- Opening Delimiter -

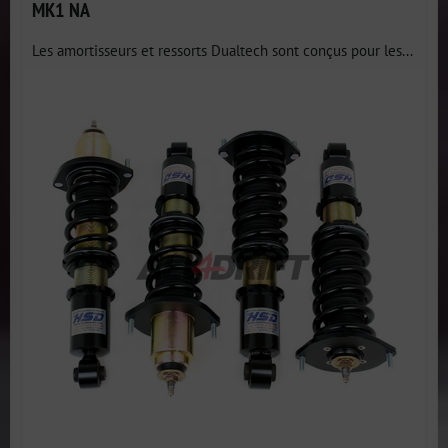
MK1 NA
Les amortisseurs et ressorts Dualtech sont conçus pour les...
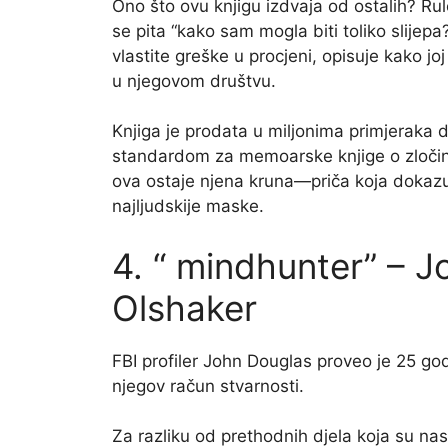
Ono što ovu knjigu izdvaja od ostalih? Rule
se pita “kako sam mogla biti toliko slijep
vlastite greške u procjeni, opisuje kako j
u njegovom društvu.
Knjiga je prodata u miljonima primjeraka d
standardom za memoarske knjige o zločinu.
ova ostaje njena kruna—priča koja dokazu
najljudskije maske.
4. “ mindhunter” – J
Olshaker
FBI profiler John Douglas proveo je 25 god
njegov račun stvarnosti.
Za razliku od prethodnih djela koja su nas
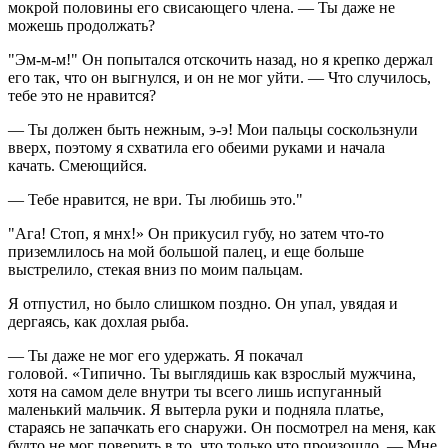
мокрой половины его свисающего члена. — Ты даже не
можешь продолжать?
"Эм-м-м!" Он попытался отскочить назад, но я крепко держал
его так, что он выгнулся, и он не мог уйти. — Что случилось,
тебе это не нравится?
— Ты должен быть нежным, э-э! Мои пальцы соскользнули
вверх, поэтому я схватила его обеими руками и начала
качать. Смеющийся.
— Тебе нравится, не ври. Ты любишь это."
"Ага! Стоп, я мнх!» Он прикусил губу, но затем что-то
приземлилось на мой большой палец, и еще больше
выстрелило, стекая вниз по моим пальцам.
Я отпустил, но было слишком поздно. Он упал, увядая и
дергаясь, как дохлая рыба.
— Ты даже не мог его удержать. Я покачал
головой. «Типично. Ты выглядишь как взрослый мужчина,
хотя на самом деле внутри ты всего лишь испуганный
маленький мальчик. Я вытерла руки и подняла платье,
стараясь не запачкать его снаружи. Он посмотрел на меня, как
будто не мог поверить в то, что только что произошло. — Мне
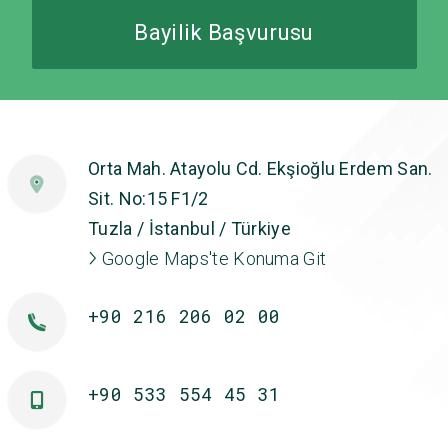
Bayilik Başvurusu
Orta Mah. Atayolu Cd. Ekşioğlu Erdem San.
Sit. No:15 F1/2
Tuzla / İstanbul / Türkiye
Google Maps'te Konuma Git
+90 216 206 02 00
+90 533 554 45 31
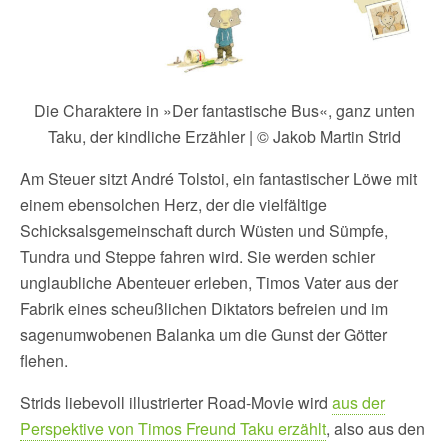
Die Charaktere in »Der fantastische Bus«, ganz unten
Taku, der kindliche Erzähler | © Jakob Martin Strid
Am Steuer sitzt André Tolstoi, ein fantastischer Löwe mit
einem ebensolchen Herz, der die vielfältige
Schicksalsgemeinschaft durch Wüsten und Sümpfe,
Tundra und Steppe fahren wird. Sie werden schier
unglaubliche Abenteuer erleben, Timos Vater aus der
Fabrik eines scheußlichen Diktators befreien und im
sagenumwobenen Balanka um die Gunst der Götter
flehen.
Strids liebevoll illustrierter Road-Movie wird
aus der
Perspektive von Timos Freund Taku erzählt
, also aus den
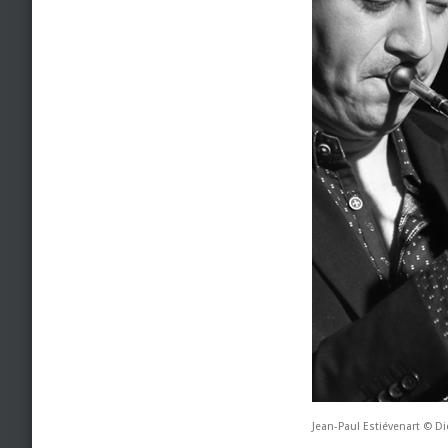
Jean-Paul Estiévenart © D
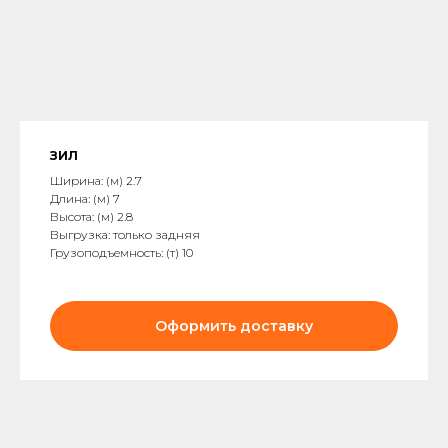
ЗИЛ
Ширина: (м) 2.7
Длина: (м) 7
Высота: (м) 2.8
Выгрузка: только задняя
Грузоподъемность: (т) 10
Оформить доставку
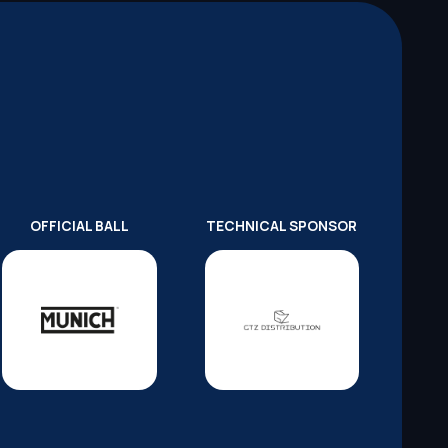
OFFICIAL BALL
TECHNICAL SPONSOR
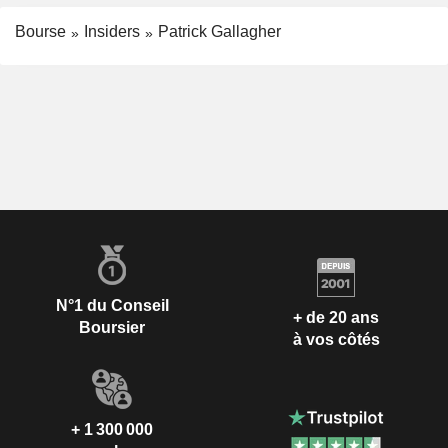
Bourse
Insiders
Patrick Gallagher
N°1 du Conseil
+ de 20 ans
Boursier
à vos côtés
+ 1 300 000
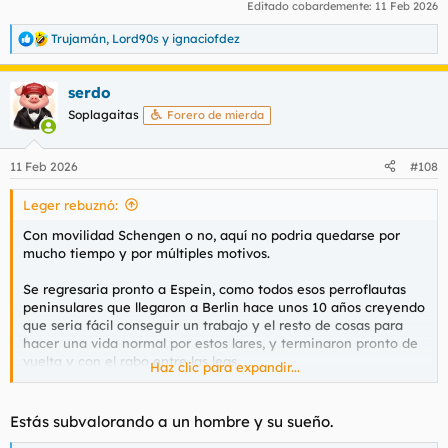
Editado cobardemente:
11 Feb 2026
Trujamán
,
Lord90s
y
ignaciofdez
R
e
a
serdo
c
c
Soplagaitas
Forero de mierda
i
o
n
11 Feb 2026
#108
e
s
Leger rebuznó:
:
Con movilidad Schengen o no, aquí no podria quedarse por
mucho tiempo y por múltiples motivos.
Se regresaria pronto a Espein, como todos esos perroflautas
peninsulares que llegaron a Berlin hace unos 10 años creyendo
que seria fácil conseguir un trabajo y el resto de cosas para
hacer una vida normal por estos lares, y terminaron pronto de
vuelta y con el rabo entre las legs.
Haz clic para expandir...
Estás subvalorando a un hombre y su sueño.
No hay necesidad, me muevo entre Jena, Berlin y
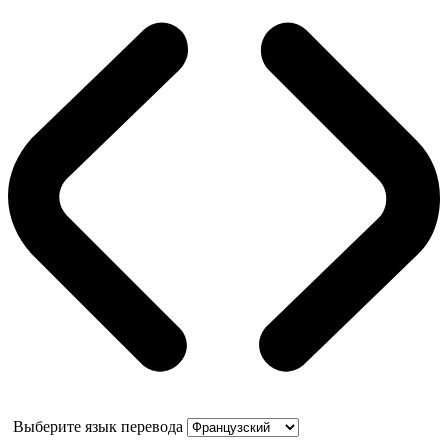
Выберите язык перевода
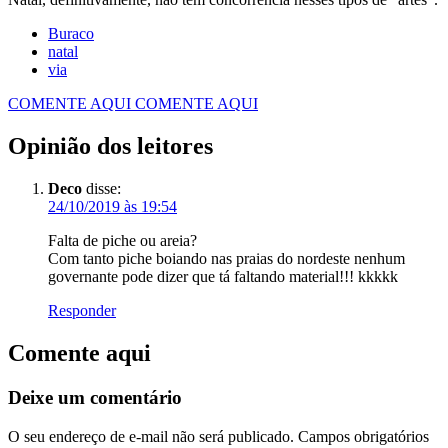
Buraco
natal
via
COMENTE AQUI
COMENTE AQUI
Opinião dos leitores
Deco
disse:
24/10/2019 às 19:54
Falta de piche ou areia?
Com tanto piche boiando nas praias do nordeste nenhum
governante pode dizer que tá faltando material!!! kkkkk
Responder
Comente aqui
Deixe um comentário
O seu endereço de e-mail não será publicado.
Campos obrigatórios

- Closing Delimiter -
- Opening Delimiter -

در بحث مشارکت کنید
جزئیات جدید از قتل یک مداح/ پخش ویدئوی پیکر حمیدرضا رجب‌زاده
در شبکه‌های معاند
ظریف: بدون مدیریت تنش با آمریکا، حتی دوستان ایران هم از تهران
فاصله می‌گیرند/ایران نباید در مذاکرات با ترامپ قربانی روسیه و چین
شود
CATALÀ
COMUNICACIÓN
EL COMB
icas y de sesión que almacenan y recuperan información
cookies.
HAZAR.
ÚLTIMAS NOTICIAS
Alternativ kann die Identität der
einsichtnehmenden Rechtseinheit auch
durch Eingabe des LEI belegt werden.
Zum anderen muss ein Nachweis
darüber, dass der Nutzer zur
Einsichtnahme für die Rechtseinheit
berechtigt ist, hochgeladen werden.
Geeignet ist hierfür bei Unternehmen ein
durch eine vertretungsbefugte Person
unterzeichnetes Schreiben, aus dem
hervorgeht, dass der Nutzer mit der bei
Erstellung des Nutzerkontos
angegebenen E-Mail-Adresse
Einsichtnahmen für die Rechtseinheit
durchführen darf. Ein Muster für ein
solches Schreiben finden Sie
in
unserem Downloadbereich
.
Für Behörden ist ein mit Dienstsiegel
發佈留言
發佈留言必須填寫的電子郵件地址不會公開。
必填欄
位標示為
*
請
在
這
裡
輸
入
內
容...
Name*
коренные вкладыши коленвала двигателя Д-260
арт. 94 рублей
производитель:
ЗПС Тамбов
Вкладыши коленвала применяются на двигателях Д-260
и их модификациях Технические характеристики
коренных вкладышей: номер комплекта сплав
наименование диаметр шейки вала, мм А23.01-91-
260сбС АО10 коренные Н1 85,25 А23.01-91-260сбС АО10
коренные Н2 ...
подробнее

- Closing Delimiter -

EXERCISE REQUIREMENTS: Please print, word for word, every line of the items above from the line containing "Ono što ovu knjigu izdvaja od ostalih? Rule" down to the line containing "533 554 45 31", both ends included. Leave the pictures out.

ANSWER FOR THIS EXERCISE:
Ono što ovu knjigu izdvaja od ostalih? Rule
se pita “kako sam mogla biti toliko slijep
vlastite greške u procjeni, opisuje kako j
u njegovom društvu.
Knjiga je prodata u miljonima primjeraka d
standardom za memoarske knjige o zločinu.
ova ostaje njena kruna—priča koja dokazu
najljudskije maske.
4. “ mindhunter” – J
Olshaker
FBI profiler John Douglas proveo je 25 god
njegov račun stvarnosti.
Za razliku od prethodnih djela koja su nas
мокрой половины его свисающего члена. — Ты даже не
можешь продолжать?
"Эм-м-м!" Он попытался отскочить назад, но я крепко держал
его так, что он выгнулся, и он не мог уйти. — Что случилось,
тебе это не нравится?
— Ты должен быть нежным, э-э! Мои пальцы соскользнули
вверх, поэтому я схватила его обеими руками и начала
качать. Смеющийся.
— Тебе нравится, не ври. Ты любишь это."
"Ага! Стоп, я мнх!» Он прикусил губу, но затем что-то
приземлилось на мой большой палец, и еще больше
выстрелило, стекая вниз по моим пальцам.
Я отпустил, но было слишком поздно. Он упал, увядая и
дергаясь, как дохлая рыба.
— Ты даже не мог его удержать. Я покачал
головой. «Типично. Ты выглядишь как взрослый мужчина,
хотя на самом деле внутри ты всего лишь испуганный
маленький мальчик. Я вытерла руки и подняла платье,
стараясь не запачкать его снаружи. Он посмотрел на меня, как
будто не мог поверить в то, что только что произошло. — Мне
Bayilik Başvurusu
Orta Mah. Atayolu Cd. Ekşioğlu Erdem San.
Sit. No:15 F1/2
Tuzla / İstanbul / Türkiye
Google Maps'te Konuma Git
+90 216 206 02 00
+90 533 554 45 31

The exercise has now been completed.